È stata quella scaturita all’ingresso nello spogliatoio di Edo De Laurentiis, vice presidente, il figlio del patron, che alla fine della partita col Salisburgo ha annunciato che il ritiro sarebbe continuato. I giocatori, già in subbuglio dal lunedì, quando avevano appreso da alcuni organi di stampa e non dal club della scelta, si sono scatenati.
Il capitano Lorenzo Insigne ha parlato a nome della squadra, ma mantenendo un contegno: «Dì a tuo padre che noi in ritiro non ci torniamo». E poi i senatori del gruppo – da Mertens a Callejon – non hanno esitato a spingere gli altri compagni a una scelta di rottura. Il più duro di tutti è stato Allan che ha avuto momenti di nervosismo urlando in faccia al vicepresidente frasi anche volgari e irriguardose («i tuoi soldi mettiteli…»).
Si è temuto un contatto fisico e c’è voluta tutta la pazienza di Ancelotti (che per questo motivo ha disertato la conferenza stampa) e del d.s. Cristiano Giuntoli per riportare la calma.
Fuoco che covava Per capire come si sia arrivato a tanto bisogna riavvolgere il nastro. Il presidente De Laurentiis è sempre stato uno diretto, anche troppo, ma quando vieni additato ai tifosi ecco che scatta qualcosa nell’orgoglio della persona.

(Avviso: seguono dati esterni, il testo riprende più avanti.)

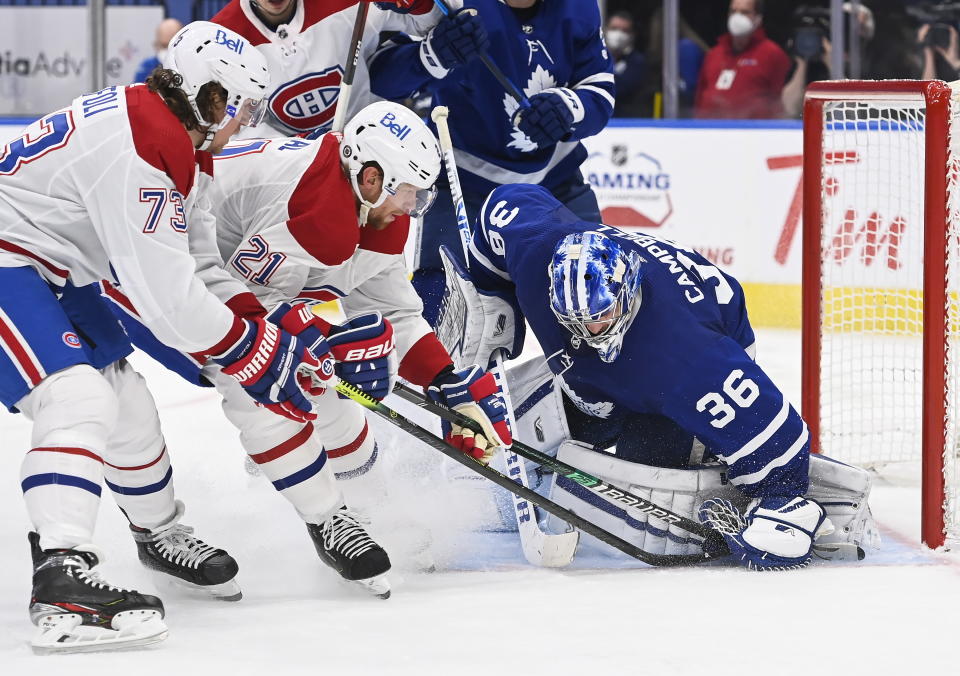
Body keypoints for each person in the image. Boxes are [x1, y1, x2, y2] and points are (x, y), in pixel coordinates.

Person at [0, 20, 329, 653]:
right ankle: (62, 573)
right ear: (210, 95)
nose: (247, 122)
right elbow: (168, 302)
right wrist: (255, 352)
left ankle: (158, 535)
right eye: (242, 107)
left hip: (49, 264)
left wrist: (271, 327)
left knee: (127, 403)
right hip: (9, 258)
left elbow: (202, 266)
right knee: (76, 400)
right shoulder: (144, 145)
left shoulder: (177, 139)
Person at [101, 100, 513, 597]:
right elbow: (245, 302)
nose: (411, 206)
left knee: (322, 390)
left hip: (216, 279)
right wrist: (325, 346)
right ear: (370, 177)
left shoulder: (371, 213)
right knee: (261, 385)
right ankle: (322, 522)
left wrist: (446, 381)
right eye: (406, 192)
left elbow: (397, 313)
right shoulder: (314, 206)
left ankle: (372, 512)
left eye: (419, 196)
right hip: (144, 270)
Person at [437, 182, 879, 570]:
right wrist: (493, 292)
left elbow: (780, 432)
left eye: (601, 317)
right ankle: (570, 435)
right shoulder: (536, 248)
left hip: (686, 353)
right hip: (617, 366)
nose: (589, 332)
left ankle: (708, 452)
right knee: (539, 404)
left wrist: (783, 501)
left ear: (627, 292)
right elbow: (507, 203)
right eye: (574, 320)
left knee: (647, 474)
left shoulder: (688, 358)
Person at [368, 0, 615, 325]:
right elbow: (380, 77)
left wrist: (568, 108)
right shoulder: (455, 3)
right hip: (464, 179)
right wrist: (430, 57)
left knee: (599, 292)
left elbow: (600, 91)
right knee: (442, 306)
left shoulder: (578, 7)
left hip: (555, 180)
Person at [210, 0, 444, 138]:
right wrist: (301, 151)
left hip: (371, 153)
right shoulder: (217, 41)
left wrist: (419, 5)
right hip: (286, 181)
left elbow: (430, 24)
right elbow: (227, 139)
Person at [693, 0, 791, 119]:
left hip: (752, 132)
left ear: (758, 18)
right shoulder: (714, 54)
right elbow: (699, 98)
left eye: (745, 12)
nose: (737, 17)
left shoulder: (773, 54)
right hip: (708, 130)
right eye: (733, 11)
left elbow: (782, 102)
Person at [605, 10, 646, 118]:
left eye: (625, 31)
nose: (618, 35)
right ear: (605, 30)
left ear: (632, 35)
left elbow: (618, 90)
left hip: (625, 120)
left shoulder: (637, 62)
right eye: (614, 29)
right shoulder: (595, 57)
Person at [133, 17, 184, 83]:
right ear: (156, 43)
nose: (167, 52)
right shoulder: (147, 66)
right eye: (164, 46)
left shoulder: (190, 66)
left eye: (171, 46)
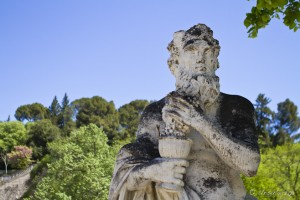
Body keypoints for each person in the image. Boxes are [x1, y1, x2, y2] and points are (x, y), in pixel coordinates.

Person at [109, 24, 260, 200]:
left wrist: (198, 120)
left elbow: (250, 165)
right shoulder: (156, 112)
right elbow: (130, 168)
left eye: (207, 51)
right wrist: (153, 170)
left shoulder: (235, 106)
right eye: (192, 50)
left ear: (215, 59)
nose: (200, 58)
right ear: (176, 61)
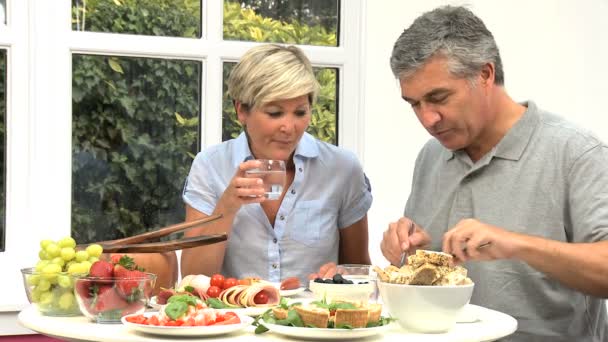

Prendete Callejon e Mertens, due che avranno pur sbagliato qualche prestazione, ma da anni garantiscono un elevato rendimento – sentirsi apostrofati come mercenari («andate pure in Cina a fare una vita di merda») non fa bene. O lo stesso Insigne spesso bacchettato negli atteggiamenti, lui che da napoletano soffre quando le cose vanno male. O ancora lo stesso Allan che, a proposito della trattativa col PSG dello scorso gennaio, è convinto che non tutta la verità gli sia stata detta.